▶ _Exercise_
Reproduce the source text of every record below verbatim, changing nothing.

▶ _Stored data entries_
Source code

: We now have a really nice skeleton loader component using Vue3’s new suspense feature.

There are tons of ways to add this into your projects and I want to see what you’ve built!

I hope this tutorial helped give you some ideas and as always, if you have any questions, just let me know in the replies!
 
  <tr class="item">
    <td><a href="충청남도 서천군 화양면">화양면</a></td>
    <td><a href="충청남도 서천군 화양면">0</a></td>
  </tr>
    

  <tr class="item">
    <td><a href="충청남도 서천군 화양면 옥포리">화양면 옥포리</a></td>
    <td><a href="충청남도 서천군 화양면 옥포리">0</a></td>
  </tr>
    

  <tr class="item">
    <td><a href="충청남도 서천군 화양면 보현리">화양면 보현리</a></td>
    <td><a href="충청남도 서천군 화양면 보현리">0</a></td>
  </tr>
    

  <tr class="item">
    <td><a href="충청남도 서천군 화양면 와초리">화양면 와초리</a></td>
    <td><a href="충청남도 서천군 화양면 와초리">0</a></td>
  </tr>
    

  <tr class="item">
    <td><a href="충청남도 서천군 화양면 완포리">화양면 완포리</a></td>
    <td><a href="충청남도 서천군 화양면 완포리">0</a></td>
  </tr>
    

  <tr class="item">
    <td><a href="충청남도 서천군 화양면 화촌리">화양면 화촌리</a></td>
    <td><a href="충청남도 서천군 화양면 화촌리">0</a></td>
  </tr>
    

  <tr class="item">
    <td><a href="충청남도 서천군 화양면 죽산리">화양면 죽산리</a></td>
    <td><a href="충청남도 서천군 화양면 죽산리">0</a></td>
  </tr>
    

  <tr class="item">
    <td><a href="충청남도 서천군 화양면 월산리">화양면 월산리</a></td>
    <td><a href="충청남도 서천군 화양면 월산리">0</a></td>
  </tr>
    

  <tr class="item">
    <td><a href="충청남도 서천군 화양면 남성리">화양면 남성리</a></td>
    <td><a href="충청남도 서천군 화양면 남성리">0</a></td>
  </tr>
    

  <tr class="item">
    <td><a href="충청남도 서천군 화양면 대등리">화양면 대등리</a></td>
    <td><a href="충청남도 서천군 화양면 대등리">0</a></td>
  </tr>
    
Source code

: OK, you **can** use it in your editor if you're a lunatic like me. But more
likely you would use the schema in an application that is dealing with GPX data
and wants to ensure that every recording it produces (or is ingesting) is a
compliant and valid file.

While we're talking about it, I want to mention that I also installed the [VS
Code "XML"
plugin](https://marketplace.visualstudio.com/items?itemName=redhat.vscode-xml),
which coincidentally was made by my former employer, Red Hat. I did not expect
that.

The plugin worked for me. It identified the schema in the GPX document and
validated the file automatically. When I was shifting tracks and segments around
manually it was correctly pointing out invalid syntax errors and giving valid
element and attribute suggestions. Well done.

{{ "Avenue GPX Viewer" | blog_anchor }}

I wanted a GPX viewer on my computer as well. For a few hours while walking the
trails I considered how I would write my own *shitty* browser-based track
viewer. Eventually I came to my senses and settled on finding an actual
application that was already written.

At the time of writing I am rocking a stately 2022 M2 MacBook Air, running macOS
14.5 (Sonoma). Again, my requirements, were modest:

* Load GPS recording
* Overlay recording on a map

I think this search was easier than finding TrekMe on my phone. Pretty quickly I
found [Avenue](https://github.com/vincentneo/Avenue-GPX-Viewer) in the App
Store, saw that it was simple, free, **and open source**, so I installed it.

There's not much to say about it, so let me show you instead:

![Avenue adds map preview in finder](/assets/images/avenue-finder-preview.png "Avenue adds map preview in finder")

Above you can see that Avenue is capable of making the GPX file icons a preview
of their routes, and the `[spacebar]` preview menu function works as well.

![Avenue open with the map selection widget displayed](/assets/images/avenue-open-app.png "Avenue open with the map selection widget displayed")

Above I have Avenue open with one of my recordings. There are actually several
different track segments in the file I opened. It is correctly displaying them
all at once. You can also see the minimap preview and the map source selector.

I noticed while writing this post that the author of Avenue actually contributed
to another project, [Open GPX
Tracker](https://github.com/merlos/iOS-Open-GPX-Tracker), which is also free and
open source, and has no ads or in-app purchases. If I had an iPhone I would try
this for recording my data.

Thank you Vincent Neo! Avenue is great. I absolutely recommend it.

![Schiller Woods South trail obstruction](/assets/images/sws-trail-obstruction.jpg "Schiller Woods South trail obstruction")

▶ _Written reply_
Source code

: We now have a really nice skeleton loader component using Vue3’s new suspense feature.

There are tons of ways to add this into your projects and I want to see what you’ve built!

I hope this tutorial helped give you some ideas and as always, if you have any questions, just let me know in the replies!
 
  <tr class="item">
    <td><a href="충청남도 서천군 화양면">화양면</a></td>
    <td><a href="충청남도 서천군 화양면">0</a></td>
  </tr>
    

  <tr class="item">
    <td><a href="충청남도 서천군 화양면 옥포리">화양면 옥포리</a></td>
    <td><a href="충청남도 서천군 화양면 옥포리">0</a></td>
  </tr>
    

  <tr class="item">
    <td><a href="충청남도 서천군 화양면 보현리">화양면 보현리</a></td>
    <td><a href="충청남도 서천군 화양면 보현리">0</a></td>
  </tr>
    

  <tr class="item">
    <td><a href="충청남도 서천군 화양면 와초리">화양면 와초리</a></td>
    <td><a href="충청남도 서천군 화양면 와초리">0</a></td>
  </tr>
    

  <tr class="item">
    <td><a href="충청남도 서천군 화양면 완포리">화양면 완포리</a></td>
    <td><a href="충청남도 서천군 화양면 완포리">0</a></td>
  </tr>
    

  <tr class="item">
    <td><a href="충청남도 서천군 화양면 화촌리">화양면 화촌리</a></td>
    <td><a href="충청남도 서천군 화양면 화촌리">0</a></td>
  </tr>
    

  <tr class="item">
    <td><a href="충청남도 서천군 화양면 죽산리">화양면 죽산리</a></td>
    <td><a href="충청남도 서천군 화양면 죽산리">0</a></td>
  </tr>
    

  <tr class="item">
    <td><a href="충청남도 서천군 화양면 월산리">화양면 월산리</a></td>
    <td><a href="충청남도 서천군 화양면 월산리">0</a></td>
  </tr>
    

  <tr class="item">
    <td><a href="충청남도 서천군 화양면 남성리">화양면 남성리</a></td>
    <td><a href="충청남도 서천군 화양면 남성리">0</a></td>
  </tr>
    

  <tr class="item">
    <td><a href="충청남도 서천군 화양면 대등리">화양면 대등리</a></td>
    <td><a href="충청남도 서천군 화양면 대등리">0</a></td>
  </tr>
    
Source code

: OK, you **can** use it in your editor if you're a lunatic like me. But more
likely you would use the schema in an application that is dealing with GPX data
and wants to ensure that every recording it produces (or is ingesting) is a
compliant and valid file.

While we're talking about it, I want to mention that I also installed the [VS
Code "XML"
plugin](https://marketplace.visualstudio.com/items?itemName=redhat.vscode-xml),
which coincidentally was made by my former employer, Red Hat. I did not expect
that.

The plugin worked for me. It identified the schema in the GPX document and
validated the file automatically. When I was shifting tracks and segments around
manually it was correctly pointing out invalid syntax errors and giving valid
element and attribute suggestions. Well done.

{{ "Avenue GPX Viewer" | blog_anchor }}

I wanted a GPX viewer on my computer as well. For a few hours while walking the
trails I considered how I would write my own *shitty* browser-based track
viewer. Eventually I came to my senses and settled on finding an actual
application that was already written.

At the time of writing I am rocking a stately 2022 M2 MacBook Air, running macOS
14.5 (Sonoma). Again, my requirements, were modest:

* Load GPS recording
* Overlay recording on a map

I think this search was easier than finding TrekMe on my phone. Pretty quickly I
found [Avenue](https://github.com/vincentneo/Avenue-GPX-Viewer) in the App
Store, saw that it was simple, free, **and open source**, so I installed it.

There's not much to say about it, so let me show you instead:

![Avenue adds map preview in finder](/assets/images/avenue-finder-preview.png "Avenue adds map preview in finder")

Above you can see that Avenue is capable of making the GPX file icons a preview
of their routes, and the `[spacebar]` preview menu function works as well.

![Avenue open with the map selection widget displayed](/assets/images/avenue-open-app.png "Avenue open with the map selection widget displayed")

Above I have Avenue open with one of my recordings. There are actually several
different track segments in the file I opened. It is correctly displaying them
all at once. You can also see the minimap preview and the map source selector.

I noticed while writing this post that the author of Avenue actually contributed
to another project, [Open GPX
Tracker](https://github.com/merlos/iOS-Open-GPX-Tracker), which is also free and
open source, and has no ads or in-app purchases. If I had an iPhone I would try
this for recording my data.

Thank you Vincent Neo! Avenue is great. I absolutely recommend it.

![Schiller Woods South trail obstruction](/assets/images/sws-trail-obstruction.jpg "Schiller Woods South trail obstruction")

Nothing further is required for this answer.